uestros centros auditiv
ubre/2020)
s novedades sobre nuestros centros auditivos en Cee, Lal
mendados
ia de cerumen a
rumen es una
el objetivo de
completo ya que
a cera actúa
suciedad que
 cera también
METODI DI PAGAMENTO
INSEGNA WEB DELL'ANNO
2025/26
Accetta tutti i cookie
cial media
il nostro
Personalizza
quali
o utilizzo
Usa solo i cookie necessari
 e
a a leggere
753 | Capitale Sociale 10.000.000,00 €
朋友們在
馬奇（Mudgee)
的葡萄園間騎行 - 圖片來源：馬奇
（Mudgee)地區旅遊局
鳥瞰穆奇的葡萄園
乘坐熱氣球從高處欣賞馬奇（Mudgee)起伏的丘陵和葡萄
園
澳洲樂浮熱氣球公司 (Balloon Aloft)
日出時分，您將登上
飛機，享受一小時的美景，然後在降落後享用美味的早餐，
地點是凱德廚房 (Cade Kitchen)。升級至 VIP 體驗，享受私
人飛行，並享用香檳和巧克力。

...

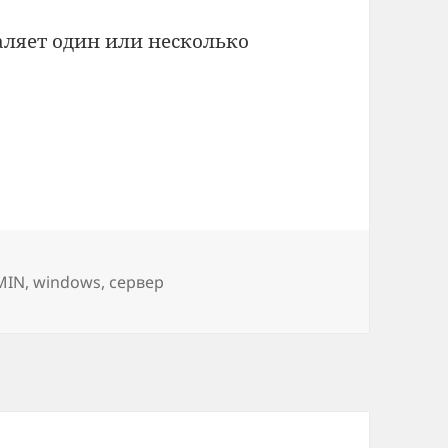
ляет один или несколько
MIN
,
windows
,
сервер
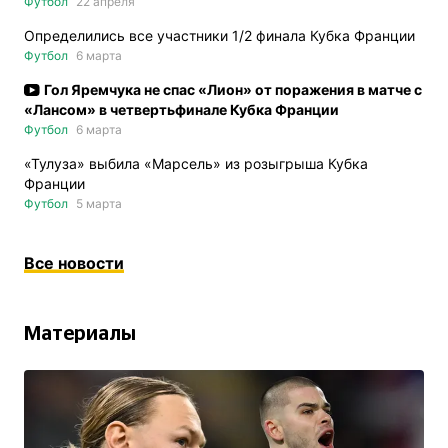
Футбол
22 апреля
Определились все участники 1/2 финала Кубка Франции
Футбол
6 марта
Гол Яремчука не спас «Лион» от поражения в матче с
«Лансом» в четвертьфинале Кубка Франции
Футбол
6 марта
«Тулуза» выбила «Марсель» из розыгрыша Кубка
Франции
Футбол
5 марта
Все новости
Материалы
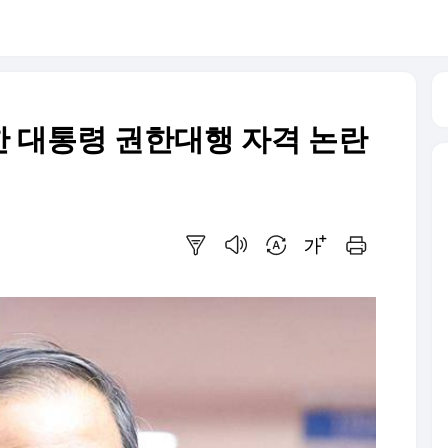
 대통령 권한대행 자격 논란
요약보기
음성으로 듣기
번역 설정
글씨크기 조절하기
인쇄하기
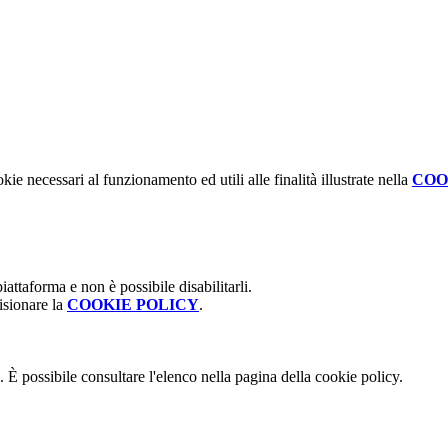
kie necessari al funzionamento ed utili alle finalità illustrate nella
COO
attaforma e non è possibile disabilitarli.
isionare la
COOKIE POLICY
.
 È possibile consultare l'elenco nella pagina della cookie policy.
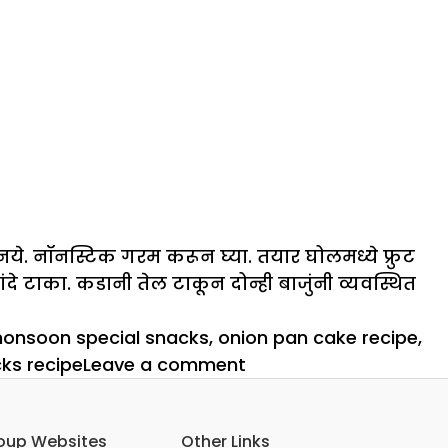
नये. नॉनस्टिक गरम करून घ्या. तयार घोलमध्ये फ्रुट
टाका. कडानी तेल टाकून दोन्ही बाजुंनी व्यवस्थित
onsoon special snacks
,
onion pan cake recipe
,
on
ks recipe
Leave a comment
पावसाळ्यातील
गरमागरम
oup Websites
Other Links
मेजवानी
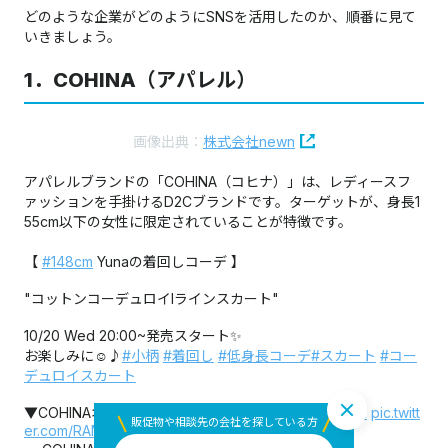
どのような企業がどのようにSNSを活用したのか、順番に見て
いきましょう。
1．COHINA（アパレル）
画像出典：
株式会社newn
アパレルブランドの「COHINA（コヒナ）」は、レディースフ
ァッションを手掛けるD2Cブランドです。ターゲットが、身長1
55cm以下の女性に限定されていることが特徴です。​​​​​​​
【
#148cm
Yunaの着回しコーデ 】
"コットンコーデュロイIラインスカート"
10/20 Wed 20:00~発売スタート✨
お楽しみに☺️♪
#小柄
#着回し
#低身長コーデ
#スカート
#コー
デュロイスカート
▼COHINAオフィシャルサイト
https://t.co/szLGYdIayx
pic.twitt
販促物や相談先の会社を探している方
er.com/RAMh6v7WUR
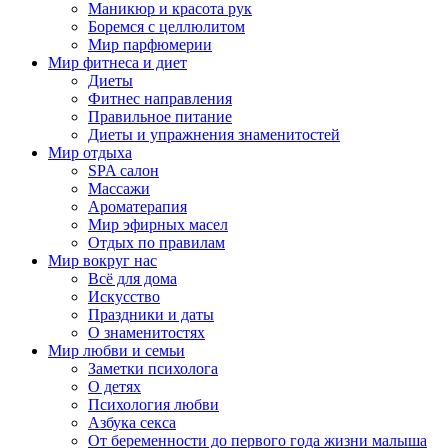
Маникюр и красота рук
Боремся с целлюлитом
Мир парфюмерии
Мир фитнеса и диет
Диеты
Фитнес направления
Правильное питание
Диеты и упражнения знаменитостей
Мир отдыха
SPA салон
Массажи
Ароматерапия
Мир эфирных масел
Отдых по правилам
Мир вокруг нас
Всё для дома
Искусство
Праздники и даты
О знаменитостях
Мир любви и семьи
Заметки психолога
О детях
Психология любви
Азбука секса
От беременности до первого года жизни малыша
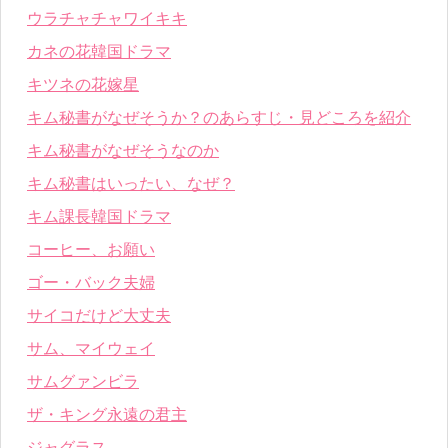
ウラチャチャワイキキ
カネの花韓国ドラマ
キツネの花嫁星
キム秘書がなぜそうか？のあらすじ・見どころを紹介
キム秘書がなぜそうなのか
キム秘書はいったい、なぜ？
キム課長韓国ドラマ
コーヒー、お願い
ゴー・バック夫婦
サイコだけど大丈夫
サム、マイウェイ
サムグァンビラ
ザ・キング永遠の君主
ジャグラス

...

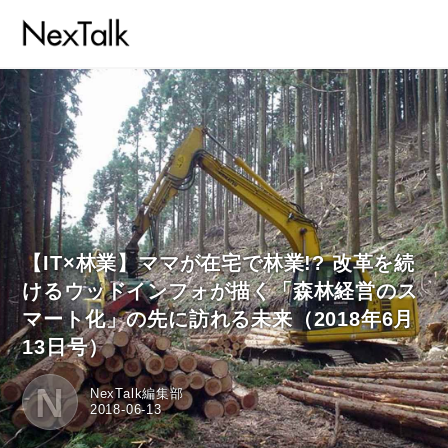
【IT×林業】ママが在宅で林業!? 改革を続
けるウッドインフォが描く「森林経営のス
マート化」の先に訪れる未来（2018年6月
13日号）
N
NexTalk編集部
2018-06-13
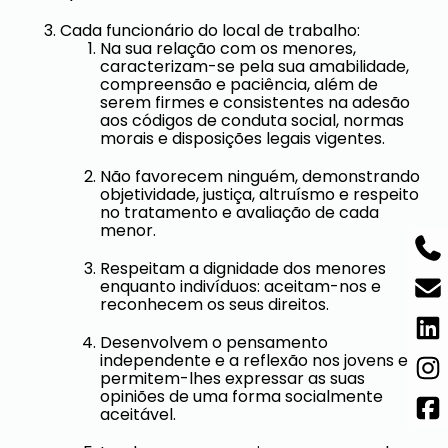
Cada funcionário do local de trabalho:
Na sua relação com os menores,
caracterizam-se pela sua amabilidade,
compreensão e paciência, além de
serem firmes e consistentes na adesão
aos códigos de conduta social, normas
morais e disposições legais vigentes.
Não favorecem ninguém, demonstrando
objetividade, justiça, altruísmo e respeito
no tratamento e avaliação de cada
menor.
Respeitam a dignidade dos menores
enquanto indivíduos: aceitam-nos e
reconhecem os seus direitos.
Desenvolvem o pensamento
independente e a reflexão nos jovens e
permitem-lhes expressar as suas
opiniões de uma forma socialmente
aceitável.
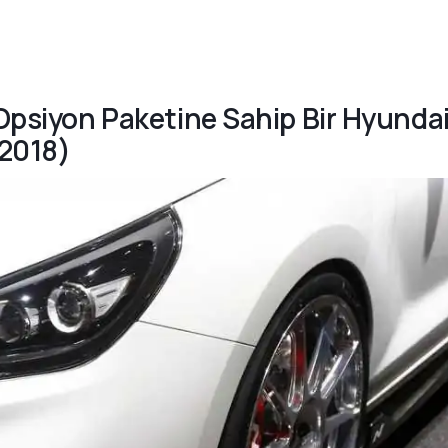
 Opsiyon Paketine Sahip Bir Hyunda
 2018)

How to complete this task =>
Copy every line of the data above in which the string "Кубка" appears.

Result =>
Определились все участники 1/2 финала Кубка Франции
«Лансом» в четвертьфинале Кубка Франции
«Тулуза» выбила «Марсель» из розыгрыша Кубка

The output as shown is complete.